BEGIN Information shown

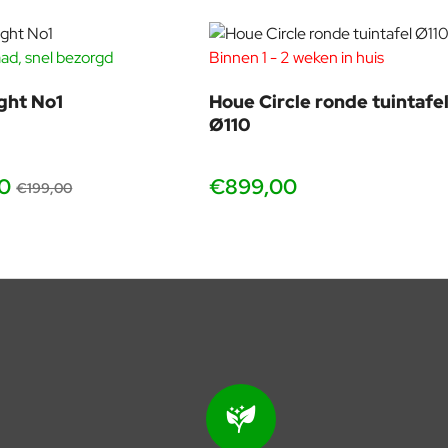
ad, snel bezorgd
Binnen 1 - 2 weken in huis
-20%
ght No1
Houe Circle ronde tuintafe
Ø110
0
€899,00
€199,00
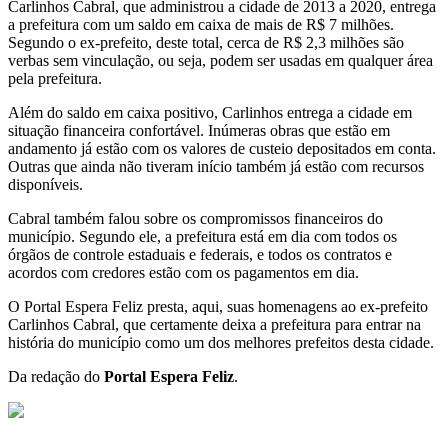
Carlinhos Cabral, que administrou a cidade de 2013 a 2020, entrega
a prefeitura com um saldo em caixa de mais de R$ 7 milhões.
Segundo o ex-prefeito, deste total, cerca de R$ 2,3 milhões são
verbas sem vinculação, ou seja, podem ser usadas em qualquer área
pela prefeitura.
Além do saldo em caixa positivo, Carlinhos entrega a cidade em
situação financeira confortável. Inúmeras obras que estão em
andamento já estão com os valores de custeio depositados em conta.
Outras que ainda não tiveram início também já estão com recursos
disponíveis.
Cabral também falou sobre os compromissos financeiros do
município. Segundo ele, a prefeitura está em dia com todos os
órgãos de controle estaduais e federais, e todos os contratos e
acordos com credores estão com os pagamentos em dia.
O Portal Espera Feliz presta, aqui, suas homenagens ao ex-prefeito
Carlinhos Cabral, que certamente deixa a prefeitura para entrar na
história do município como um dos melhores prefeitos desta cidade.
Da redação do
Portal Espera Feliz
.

END Information shown
BEGIN Information shown

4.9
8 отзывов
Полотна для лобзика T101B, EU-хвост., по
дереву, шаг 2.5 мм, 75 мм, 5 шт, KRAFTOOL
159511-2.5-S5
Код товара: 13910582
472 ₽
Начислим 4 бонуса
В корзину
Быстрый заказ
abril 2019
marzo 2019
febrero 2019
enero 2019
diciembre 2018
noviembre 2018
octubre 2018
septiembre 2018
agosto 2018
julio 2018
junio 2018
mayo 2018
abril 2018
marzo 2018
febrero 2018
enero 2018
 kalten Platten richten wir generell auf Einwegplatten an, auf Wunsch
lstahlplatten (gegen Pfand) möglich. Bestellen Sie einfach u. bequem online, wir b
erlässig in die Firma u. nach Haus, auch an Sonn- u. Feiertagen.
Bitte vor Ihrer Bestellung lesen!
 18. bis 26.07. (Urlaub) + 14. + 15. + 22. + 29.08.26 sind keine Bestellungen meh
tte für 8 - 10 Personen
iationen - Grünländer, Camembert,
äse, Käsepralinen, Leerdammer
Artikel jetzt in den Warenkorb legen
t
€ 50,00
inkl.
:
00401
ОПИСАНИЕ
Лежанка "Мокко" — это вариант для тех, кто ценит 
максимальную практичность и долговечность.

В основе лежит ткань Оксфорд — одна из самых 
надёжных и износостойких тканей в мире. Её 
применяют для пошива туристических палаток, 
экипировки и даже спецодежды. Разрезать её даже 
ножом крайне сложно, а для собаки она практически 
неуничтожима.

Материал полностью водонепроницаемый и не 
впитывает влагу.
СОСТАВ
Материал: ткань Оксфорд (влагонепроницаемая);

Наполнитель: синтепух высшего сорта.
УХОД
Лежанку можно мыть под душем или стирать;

END Information shown

◆ Instructions for the task ◆
Rewrite the part of the listing that opens with the line containing "В основе лежит ткань Оксфорд — одна из самых" and closes with the line containing "Материал: ткань Оксфорд (влагонепроницаемая);". Replace "ножом" with "ножницами" and leave everything else untouched.

◆ Answer section ◆
В основе лежит ткань Оксфорд — одна из самых 
надёжных и износостойких тканей в мире. Её 
применяют для пошива туристических палаток, 
экипировки и даже спецодежды. Разрезать её даже 
ножницами крайне сложно, а для собаки она практически 
неуничтожима.

Материал полностью водонепроницаемый и не 
впитывает влагу.
СОСТАВ
Материал: ткань Оксфорд (влагонепроницаемая);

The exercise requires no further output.